### ЗАДАНИЕ 1:
Ответьте по отрывку о перелете в Индию на три вопроса:
(a) Что Кассирова везла своим коллегам в посольстве?
(b) С какой стороны было окно?
(c) Какие бумаги лежат в бумажнике Браджеша Сингха?
### ЗАДАНИЕ 2:
Воспроизведите без изменений часть отрывка о перелете в Индию начиная со слов «Мы летели быстро, и» и заканчивая словами «нам это разрешили.» включительно.
### ЗАДАНИЕ 3:
Продолжите отрывок о перелете в Индию, начав сразу после его последнего предложения.

### ФРАГМЕНТ СТРАНИЦЫ:
★ ★ ★ ★

Кассирова спала. Ее лицо и во сне выглядело несчастным, а веки были красными от слез. Возле нее стоял чемодан с подарками для ее коллег в посольстве: она везла им буханки ржаного хлеба и московскую копченую колбасу.
Мы летели быстро, и утро неслось нам навстречу. Где-то впереди уже встало солнце, но мне было видно только все сильнее разгоравшееся небо, ослепительное на этой высоте. Окно было слева, а между мной и окном стояла драгоценная сумка, и я держала на ней руку.
Ну, вот мы и летим с тобой в Индию, Браджеш Сингх. Тебе так хотелось этого, ты это мне обещал – и ты всегда выполнял обещания. Я не одна, мне не страшно впервые оставить город, где прошла вся моя жизнь. Мой паспорт, билет, документы лежат в твоем бумажнике, с которым ты приехал в Москву, – я взяла теперь его себе на память. Вот и солнце наконец! Весь воздух наполнился им, и резче обозначились тени горных хребтов. Мы летим к тебе домой – вместе. Наконец нам это разрешили.

★ ★ ★ ★

### ПРЕДОСТАВЛЕННЫЕ ЗАПИСИ:

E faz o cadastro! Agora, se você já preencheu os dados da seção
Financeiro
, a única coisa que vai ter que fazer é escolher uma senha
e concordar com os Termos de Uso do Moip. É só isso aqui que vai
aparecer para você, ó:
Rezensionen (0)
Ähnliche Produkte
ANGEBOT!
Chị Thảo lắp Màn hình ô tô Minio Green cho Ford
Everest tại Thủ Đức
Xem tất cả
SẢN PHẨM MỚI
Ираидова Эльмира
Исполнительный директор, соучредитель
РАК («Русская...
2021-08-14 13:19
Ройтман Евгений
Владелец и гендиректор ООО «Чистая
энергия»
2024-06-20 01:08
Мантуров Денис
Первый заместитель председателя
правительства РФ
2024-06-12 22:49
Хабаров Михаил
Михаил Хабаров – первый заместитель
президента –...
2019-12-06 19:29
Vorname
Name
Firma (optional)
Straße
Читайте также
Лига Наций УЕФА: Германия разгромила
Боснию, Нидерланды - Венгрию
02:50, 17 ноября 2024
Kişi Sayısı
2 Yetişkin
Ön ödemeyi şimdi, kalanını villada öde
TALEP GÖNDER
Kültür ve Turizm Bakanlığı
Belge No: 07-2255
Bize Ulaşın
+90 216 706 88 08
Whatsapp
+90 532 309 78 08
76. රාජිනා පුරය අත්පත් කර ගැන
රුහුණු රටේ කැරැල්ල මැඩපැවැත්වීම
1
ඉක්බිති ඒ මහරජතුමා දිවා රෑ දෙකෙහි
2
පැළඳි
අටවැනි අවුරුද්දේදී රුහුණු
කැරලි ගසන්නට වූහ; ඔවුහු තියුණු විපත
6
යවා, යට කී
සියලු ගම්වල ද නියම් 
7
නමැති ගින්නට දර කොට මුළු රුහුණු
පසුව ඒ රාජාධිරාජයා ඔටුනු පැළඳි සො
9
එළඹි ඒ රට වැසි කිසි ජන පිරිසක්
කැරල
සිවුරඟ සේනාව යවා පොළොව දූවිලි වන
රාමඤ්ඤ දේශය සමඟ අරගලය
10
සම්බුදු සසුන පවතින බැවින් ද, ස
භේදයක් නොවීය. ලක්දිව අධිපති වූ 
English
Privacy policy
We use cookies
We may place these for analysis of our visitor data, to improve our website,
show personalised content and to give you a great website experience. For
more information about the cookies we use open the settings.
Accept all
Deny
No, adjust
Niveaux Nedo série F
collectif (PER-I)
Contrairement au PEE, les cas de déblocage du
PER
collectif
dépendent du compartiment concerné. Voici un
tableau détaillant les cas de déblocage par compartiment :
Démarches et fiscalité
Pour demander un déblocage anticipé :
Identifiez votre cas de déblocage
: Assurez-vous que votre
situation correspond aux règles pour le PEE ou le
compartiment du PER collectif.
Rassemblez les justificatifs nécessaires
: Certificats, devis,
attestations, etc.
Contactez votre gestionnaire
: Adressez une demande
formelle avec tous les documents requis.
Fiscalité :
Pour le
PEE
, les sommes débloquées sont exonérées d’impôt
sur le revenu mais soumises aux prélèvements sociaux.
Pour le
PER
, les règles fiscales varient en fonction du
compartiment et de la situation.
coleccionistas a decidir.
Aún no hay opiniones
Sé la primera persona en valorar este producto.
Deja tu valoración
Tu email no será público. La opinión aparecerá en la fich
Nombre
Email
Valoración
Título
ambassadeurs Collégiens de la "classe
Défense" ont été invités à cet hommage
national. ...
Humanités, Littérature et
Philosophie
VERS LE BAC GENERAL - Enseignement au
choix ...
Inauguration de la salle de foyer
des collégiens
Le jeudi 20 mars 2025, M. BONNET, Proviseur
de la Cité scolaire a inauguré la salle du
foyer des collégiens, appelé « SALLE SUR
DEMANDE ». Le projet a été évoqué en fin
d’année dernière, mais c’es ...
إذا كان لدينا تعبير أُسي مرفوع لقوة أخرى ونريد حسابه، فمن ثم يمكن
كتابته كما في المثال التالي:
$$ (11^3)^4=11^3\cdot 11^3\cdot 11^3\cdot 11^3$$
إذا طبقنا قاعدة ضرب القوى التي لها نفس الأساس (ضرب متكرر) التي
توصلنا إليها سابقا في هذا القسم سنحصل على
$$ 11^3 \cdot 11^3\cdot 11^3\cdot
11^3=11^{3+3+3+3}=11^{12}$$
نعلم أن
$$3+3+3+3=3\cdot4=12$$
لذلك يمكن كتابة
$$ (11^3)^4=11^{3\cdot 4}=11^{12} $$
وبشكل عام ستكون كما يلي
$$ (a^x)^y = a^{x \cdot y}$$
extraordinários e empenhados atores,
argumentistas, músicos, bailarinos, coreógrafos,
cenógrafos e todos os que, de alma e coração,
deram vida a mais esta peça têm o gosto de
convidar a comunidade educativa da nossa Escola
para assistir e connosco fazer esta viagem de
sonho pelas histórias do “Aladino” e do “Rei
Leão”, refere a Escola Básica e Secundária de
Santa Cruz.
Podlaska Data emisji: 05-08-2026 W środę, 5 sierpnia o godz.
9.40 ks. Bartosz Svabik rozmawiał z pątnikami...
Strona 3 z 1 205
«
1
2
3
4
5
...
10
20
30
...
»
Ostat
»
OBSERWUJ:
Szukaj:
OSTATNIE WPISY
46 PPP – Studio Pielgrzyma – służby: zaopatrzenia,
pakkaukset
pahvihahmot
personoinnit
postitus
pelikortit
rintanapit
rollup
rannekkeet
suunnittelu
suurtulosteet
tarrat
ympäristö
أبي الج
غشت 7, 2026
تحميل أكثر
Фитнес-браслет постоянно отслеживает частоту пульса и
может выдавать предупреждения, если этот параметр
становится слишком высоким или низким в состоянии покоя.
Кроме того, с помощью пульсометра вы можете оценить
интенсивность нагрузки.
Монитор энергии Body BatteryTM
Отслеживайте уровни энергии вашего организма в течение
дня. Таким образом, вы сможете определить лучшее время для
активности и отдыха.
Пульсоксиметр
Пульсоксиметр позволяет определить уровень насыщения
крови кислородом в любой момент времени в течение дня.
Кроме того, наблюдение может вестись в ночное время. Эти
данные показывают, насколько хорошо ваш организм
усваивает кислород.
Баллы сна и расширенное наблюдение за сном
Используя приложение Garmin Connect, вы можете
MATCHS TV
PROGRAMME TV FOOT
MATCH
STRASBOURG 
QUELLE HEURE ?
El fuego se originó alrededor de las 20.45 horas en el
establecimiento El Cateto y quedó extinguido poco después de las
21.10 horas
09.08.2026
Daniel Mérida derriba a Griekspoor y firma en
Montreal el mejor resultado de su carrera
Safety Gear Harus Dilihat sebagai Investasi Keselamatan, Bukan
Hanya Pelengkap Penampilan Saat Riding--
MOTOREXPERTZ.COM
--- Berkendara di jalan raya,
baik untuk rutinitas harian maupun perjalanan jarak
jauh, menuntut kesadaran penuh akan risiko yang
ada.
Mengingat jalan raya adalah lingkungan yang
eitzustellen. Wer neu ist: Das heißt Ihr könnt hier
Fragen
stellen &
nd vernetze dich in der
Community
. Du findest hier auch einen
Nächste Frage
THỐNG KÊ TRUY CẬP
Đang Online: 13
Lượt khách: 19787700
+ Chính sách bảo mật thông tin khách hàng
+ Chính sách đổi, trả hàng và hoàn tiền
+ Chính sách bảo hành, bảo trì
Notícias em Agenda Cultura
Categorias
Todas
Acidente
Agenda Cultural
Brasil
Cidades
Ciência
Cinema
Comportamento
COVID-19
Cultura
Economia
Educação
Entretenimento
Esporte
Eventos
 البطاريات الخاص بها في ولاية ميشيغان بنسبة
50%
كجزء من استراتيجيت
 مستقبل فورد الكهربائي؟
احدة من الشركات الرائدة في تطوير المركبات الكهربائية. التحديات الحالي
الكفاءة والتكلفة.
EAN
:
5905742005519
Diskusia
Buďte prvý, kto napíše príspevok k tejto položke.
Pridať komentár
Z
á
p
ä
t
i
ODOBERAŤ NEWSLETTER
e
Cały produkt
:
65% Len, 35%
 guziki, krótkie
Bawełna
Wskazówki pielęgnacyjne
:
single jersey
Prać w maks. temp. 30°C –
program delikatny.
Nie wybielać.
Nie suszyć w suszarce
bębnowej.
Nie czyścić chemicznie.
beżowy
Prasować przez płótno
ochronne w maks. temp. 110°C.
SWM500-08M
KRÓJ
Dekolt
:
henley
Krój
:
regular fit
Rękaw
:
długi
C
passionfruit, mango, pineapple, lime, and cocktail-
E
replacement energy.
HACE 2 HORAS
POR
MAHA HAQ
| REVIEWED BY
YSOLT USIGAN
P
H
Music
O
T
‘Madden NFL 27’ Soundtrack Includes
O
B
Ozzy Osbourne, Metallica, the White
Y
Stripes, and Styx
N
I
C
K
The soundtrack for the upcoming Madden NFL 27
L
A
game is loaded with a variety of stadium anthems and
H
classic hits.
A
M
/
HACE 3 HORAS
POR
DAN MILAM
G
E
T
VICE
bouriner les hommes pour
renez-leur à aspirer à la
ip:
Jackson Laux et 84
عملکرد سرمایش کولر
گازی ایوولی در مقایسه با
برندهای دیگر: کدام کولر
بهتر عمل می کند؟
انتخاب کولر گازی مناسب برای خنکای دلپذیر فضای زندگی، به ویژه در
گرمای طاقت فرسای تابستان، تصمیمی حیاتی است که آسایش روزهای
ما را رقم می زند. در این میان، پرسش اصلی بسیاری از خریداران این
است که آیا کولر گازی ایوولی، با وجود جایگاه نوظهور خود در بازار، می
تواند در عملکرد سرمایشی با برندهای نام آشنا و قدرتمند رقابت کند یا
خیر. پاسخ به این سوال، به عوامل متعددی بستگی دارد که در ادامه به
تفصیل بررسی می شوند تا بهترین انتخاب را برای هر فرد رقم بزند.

★ ★ ★ ★

### РЕЗУЛЬТАТ ЗАДАНИЯ 1:
(a) Буханки ржаного хлеба и московскую копченую колбасу.
(b) Слева.
(c) Паспорт, билет и документы.

### РЕЗУЛЬТАТ ЗАДАНИЯ 2:
Мы летели быстро, и утро неслось нам навстречу. Где-то впереди уже встало солнце, но мне было видно только все сильнее разгоравшееся небо, ослепительное на этой высоте. Окно было слева, а между мной и окном стояла драгоценная сумка, и я держала на ней руку.
Ну, вот мы и летим с тобой в Индию, Браджеш Сингх. Тебе так хотелось этого, ты это мне обещал – и ты всегда выполнял обещания. Я не одна, мне не страшно впервые оставить город, где прошла вся моя жизнь. Мой паспорт, билет, документы лежат в твоем бумажнике, с которым ты приехал в Москву, – я взяла теперь его себе на память. Вот и солнце наконец! Весь воздух наполнился им, и резче обозначились тени горных хребтов. Мы летим к тебе домой – вместе. Наконец нам это разрешили.

### РЕЗУЛЬТАТ ЗАДАНИЯ 3:
* * *Мы встретились в Москве в октябре 1963 года, по случайному совпадению очутившись в один день в одной и той же больнице. Ему удалили полипы из носа, а мне миндалины из горла. В коридоре, куда мы выходили из палат, где наши столики для еды стояли рядом, мы несколько дней прогуливались молча, оба в больничных халатах и пижамах, похожих на арестантские. Мне сказали, что этот невысокий седоватый человек, сутулый, в очках, с белыми тампонами ваты в ноздрях – коммунист из Индии, и я незаметно разглядывала его. Он разговаривал по-английски с девушкой из Канады, по-французски с молодым итальянцем, объяснял что-то на пальцах диет-сестре, вежливо и мило улыбаясь. В мою сторону он взглянул раза два без особого интереса: больничная одежда, замотанное шарфом горло и измученный вид вряд ли способствовали большему. Горло нестерпимо болело, я не могла разговаривать.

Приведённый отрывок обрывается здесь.